他本想叫醒薛凌去床上,可那些丫鬟说薛家表姑娘最不喜欢旁人去她屋里,更不喜欢人扰她,所以只蹑手蹑脚进来加了方薄毯,逃似的窜了出去,气都没敢大出,跟活见鬼一般。
他瞧来瞧去,忍不住要笑,又想起初见薛凌的模样。扎着将军髻的小公子挑帘上车来,跟寻常男子无甚分别,却又能让人一眼就认出是个姑娘。
脸上些许尘灰完全掩不住她白皙肌肤,若其自个站着,身量顶多清瘦,说不得娇小。偏当时薛凌跟三个胡人加脸上有疤的申屠易走在一处,就显得格外精致。
几个人挤挤攘攘在马车里,即将去赴死的他也能看出薛凌的不耐。这身娇肉贵的小姑娘家居然要跟自己一道儿去赴死,世间之事真是有意思。
有人不想死,有人活的不耐烦。
可他是个死士,死士大多不想死,但很少有死士怕死。只要不怕死,一切计划就会按部就班,不会有丝毫改变。
变的是一只手,宫里的人一经追上来,一切都变了。那小姑娘除却在开始慢了半拍,立马就力道准头皆不输男子,其身手若单打独斗,怕是不惧在场任何一个。他好奇,这样的好东西,莫非是哪家老爷有特殊癖好特意养出来的?
对的,死士这种产物,并不算得人,只能算个好东西。
其实江府的生涯还算不错,尤其是在先帝未去之时。江府位高权重人清明,府上的好东西只用看看门,守守家,闲下来吃吃喝喝翻翻书都随意。对一个好东西而言,这就是到了好人家。
刀光剑影之间,他尚有闲心追古忆今。他本来就该在那破地身受重伤,然后被宫里人追杀之死,所以无需太过拼命,装装样子力证自己拼过命就行了。
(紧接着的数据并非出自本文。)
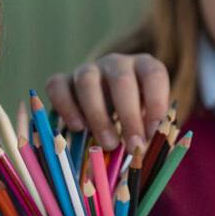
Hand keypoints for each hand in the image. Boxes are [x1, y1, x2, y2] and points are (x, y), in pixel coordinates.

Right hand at [45, 53, 170, 151]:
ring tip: (108, 143)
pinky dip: (66, 107)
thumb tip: (146, 151)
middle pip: (121, 81)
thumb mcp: (146, 120)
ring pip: (87, 82)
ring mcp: (87, 70)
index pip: (153, 75)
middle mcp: (116, 63)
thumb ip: (149, 132)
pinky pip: (58, 86)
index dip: (156, 103)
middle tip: (133, 146)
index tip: (154, 133)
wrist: (104, 105)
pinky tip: (78, 128)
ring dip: (98, 115)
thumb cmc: (132, 117)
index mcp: (143, 67)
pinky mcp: (63, 80)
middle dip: (129, 116)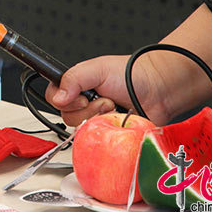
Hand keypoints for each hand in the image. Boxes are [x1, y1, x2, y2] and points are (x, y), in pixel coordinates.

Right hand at [44, 53, 171, 126]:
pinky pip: (98, 141)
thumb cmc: (130, 75)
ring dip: (100, 119)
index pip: (54, 98)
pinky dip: (109, 132)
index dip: (64, 100)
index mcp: (76, 87)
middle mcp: (83, 105)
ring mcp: (96, 121)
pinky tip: (119, 122)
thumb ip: (73, 79)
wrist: (158, 90)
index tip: (82, 96)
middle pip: (67, 117)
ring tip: (114, 109)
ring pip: (82, 130)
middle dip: (88, 109)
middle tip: (105, 100)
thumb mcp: (97, 69)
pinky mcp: (108, 136)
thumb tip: (58, 98)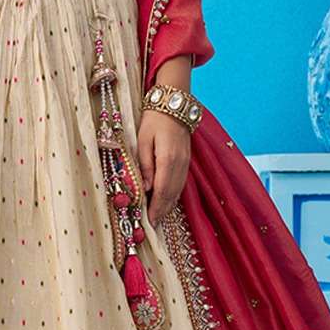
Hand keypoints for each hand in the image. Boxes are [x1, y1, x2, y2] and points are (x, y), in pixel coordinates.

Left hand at [137, 108, 190, 224]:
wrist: (173, 104)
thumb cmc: (153, 120)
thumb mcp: (142, 140)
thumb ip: (144, 165)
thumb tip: (145, 188)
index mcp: (168, 159)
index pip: (161, 190)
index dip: (156, 207)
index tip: (150, 221)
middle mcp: (180, 163)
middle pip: (172, 193)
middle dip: (163, 210)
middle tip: (153, 224)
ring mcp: (186, 162)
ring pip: (179, 189)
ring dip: (169, 204)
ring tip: (159, 216)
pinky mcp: (187, 159)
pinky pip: (182, 182)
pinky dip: (175, 194)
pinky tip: (168, 200)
只是,那小姑娘将他护得太牢实了些。说起来入了江府这么久,也没遇上什么主家危急存亡之秋,所以他自己都不知道,人还能被护的这么牢实。
他躲在一张“霍云昇”的人皮面具下偷笑,却没能笑的长久。重伤是意料之中,却又突如其来。他支开了那姑娘姑娘去牵马,想着不知是谁会将自己捞走,然后丢弃在荒烟蔓草之间。
不过手脚还是要挣扎,因为不能死在当场。他在疼痛里挣扎的艰难,那只手又从血肉腥气间冒了出来,直接将自己拎上了马背。
他忍不住想伏在人背上,又恐血迹污了衣裳,纵然那衣裳上早就不干净。忙里慌乱之间还不忘回头看了一眼,想着府上怎把收尾的活儿交给了一个姑娘干。他总不信这姑娘是要带着自己逃命去,还以为薛凌要将他送往某个风水宝地长眠。
如今想想,人人皆在做戏,只有她在真正拼命,有谁能抢在她之前将自个儿捞上马呢。
被人追上之后,他也真心实意赖在原地,等着与那人过上几招,一个失手,此生便再无多念。奈何那姑娘死活不肯让道,到了也没能成全。
薛瞑换了个舒服的姿势倚在梁上,呼吸有些泛酸。他记起薛凌驭马也极其娴熟,杀人更是利落。打斗间见不得人心智,但胜负之后却能轻易辨别一个人心狠与否。他记得薛手起剑落,不带丝毫犹豫,一剑封喉不足以,转身将一匹残马脖子都切开大半。